「明日は今日決めたドレスに合わせて、メイクとか髪型もちゃんとしてもらって写真撮ろうね。」

「…はい。」

先生と二人車の中。

無意識にさっき貰った写真を眺めていると。

「それ、どうすんの」
先生は前を向いて運転しながら、そう聞いてきた。

「大事にします」

「…あ、そ」

「先生は?どうするんですか、その写真。」

先生は薄く微笑んで
「先生も、大事にするよ」

嬉しさから口元が緩む。

「絶対無くしちゃダメだからね、羅々」

「…先生こそ」







家の前についたので私はシートベルトを開けながら

「ありがとうございました」

「…ん。おやすみ。」

「おやすみなさい」

そう言いながらドアの外に出て玄関を開けて中に入ろうとして、ふと後ろを見ると。

先生は車の中からこっちを見てて、私が振り向いたのに気づくと、早く入れ、と言う風に手をプラプラと振った。

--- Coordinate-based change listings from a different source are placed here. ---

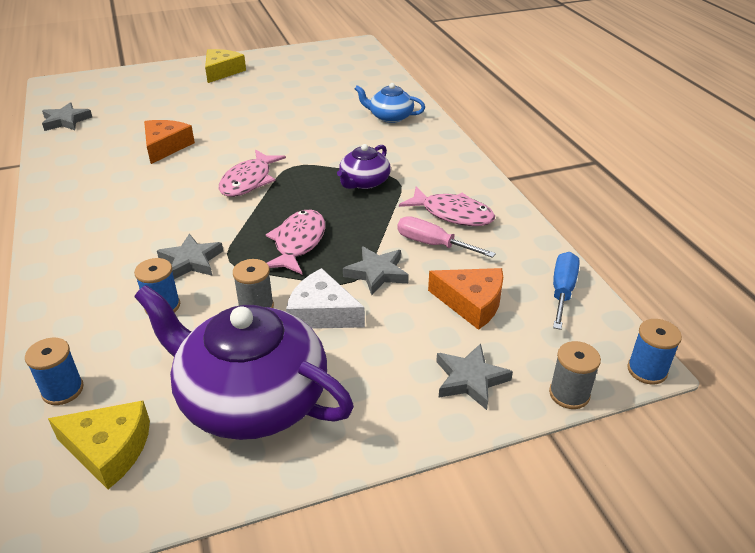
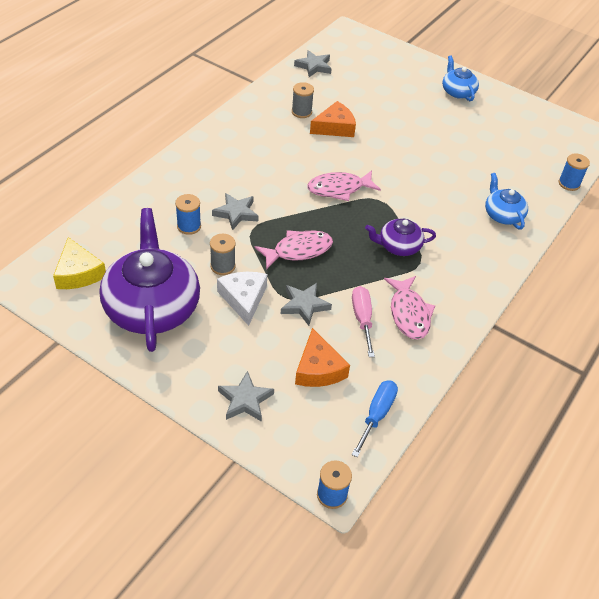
camera: 50 degrees right, 10 degrees up
blue spool [25,338,84,405] -> blue spool moved to [559,154,590,191]
yellow cheese [205,49,246,83] -> blue teapot [442,56,479,101]
grey spool [549,341,601,409] -> grey spool moved to [292,82,314,118]
blue screwdriver [553,252,580,330] -> blue screwdriver turned 45 degrees counterclockwise [352,380,398,458]

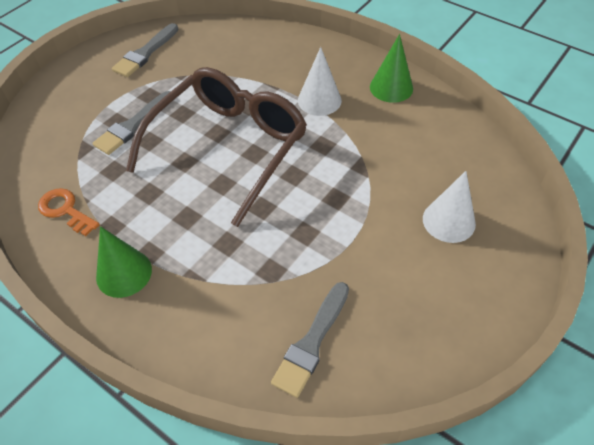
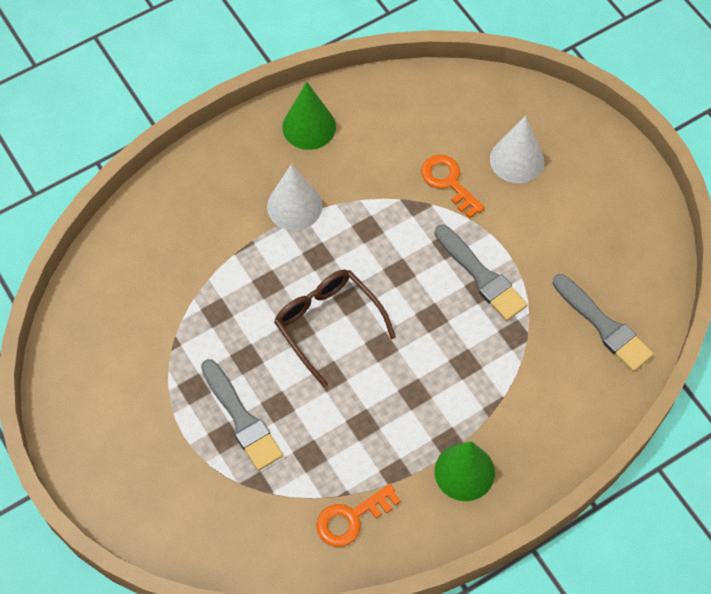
camera: 70 degrees left, 10 degrees up
grey brush [112,23,179,77] -> grey brush moved to [434,225,528,321]
brown glasses [126,67,307,227] -> brown glasses [274,269,396,387], size x0.55
none -> orange key [421,155,485,218]

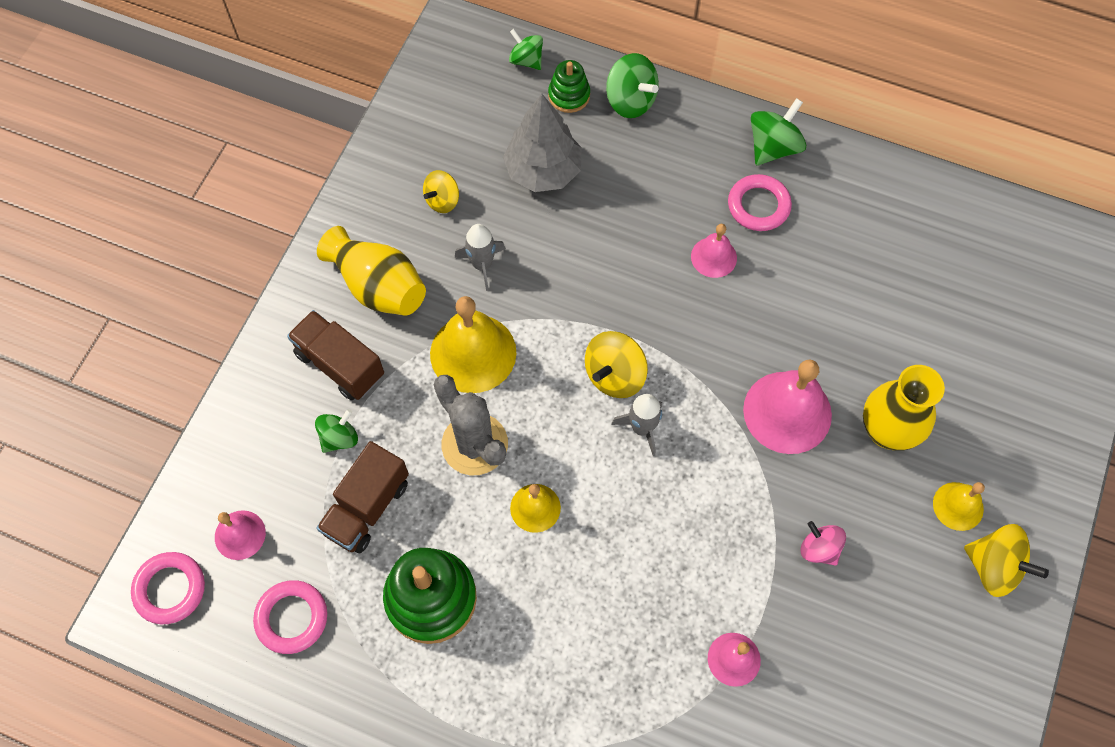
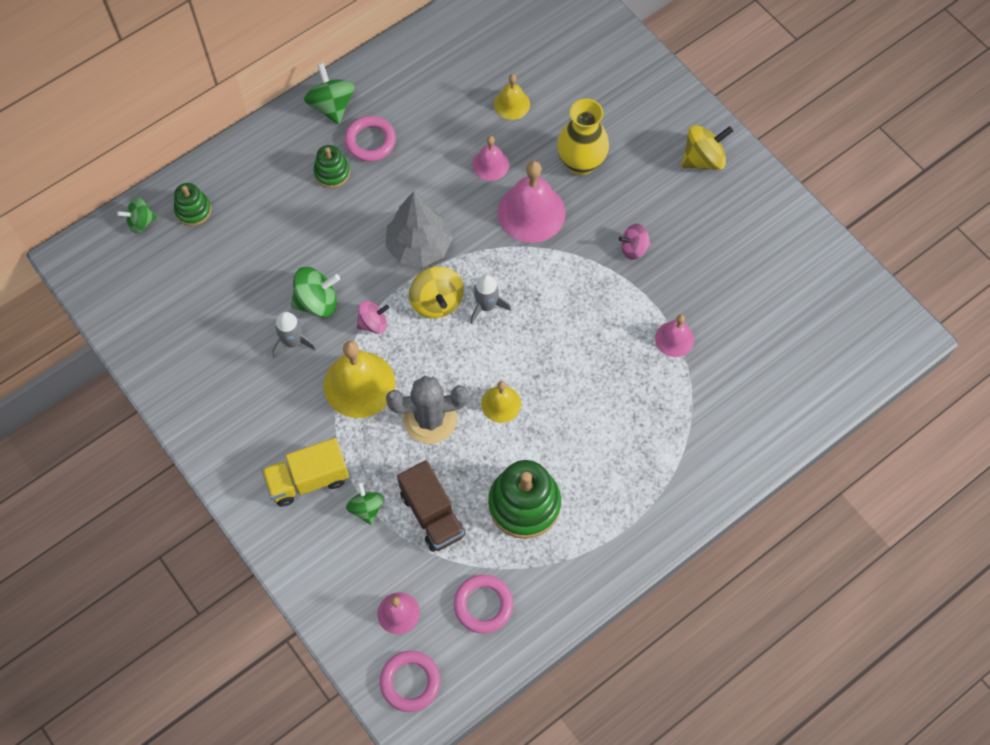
camera: 60 degrees left, 0 degrees up
brown truck [287,310,384,400] -> yellow truck [262,438,349,507]
yellow vase [317,226,426,316] -> none
yellow spinning top [423,170,459,213] -> none
grey tree [503,94,582,192] -> grey tree moved to [386,191,453,267]
green spinning top [606,53,659,118] -> green spinning top moved to [291,267,340,317]
pink bell [691,224,737,278] -> pink bell moved to [472,136,509,181]
yellow bell [933,482,985,531] -> yellow bell moved to [494,74,530,120]
none -> green stacking toy [313,145,350,188]
none -> pink spinning top [356,301,389,334]

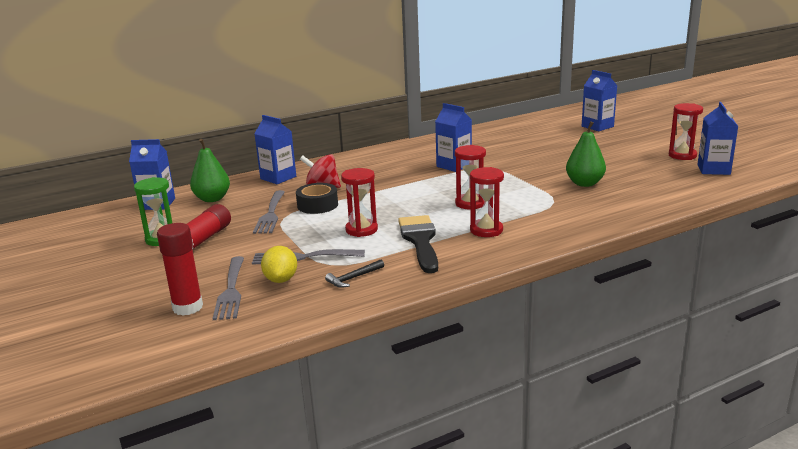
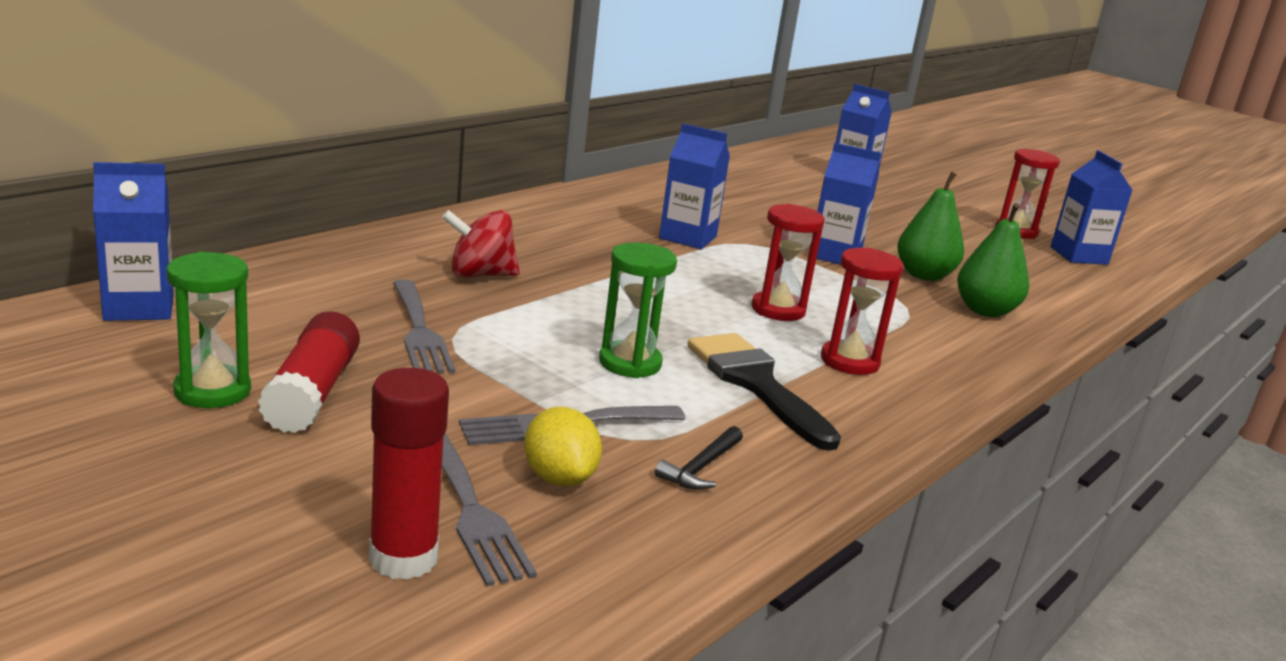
camera: 25 degrees left, 0 degrees up
green pear [190,139,230,202] -> green pear moved to [957,203,1029,317]
blue carton [254,115,296,184] -> blue carton moved to [816,143,881,265]
black tape [296,183,338,214] -> none
red hourglass [341,168,378,237] -> green hourglass [599,243,677,378]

私はそんな先生を無視して先生の車の運転席まで走って行き、コンコンと窓を叩いた。

すると先生はゆっくりと窓を開けてくれた。

「…冷えるから、早く入「今日、凄く楽しかった」

先生は少し顔をしかめたがそれから、ゆっくりと笑って
「…それはよかった」

「…先生は?」

「…」

「先、生は?」

「…先生も凄く楽しかったよ。羅々のウェディングドレスも見れたしね。」

「よかった…その一言が聞きたかったんです。」

「…さ、早く、入りなさい。風引かれたら困る。」

「今度こそ、おやすみなさい…」

「…おやすみ。また明日。」

“先生も凄く楽しかったよ。”

その意味を噛み締めながら歩き出す。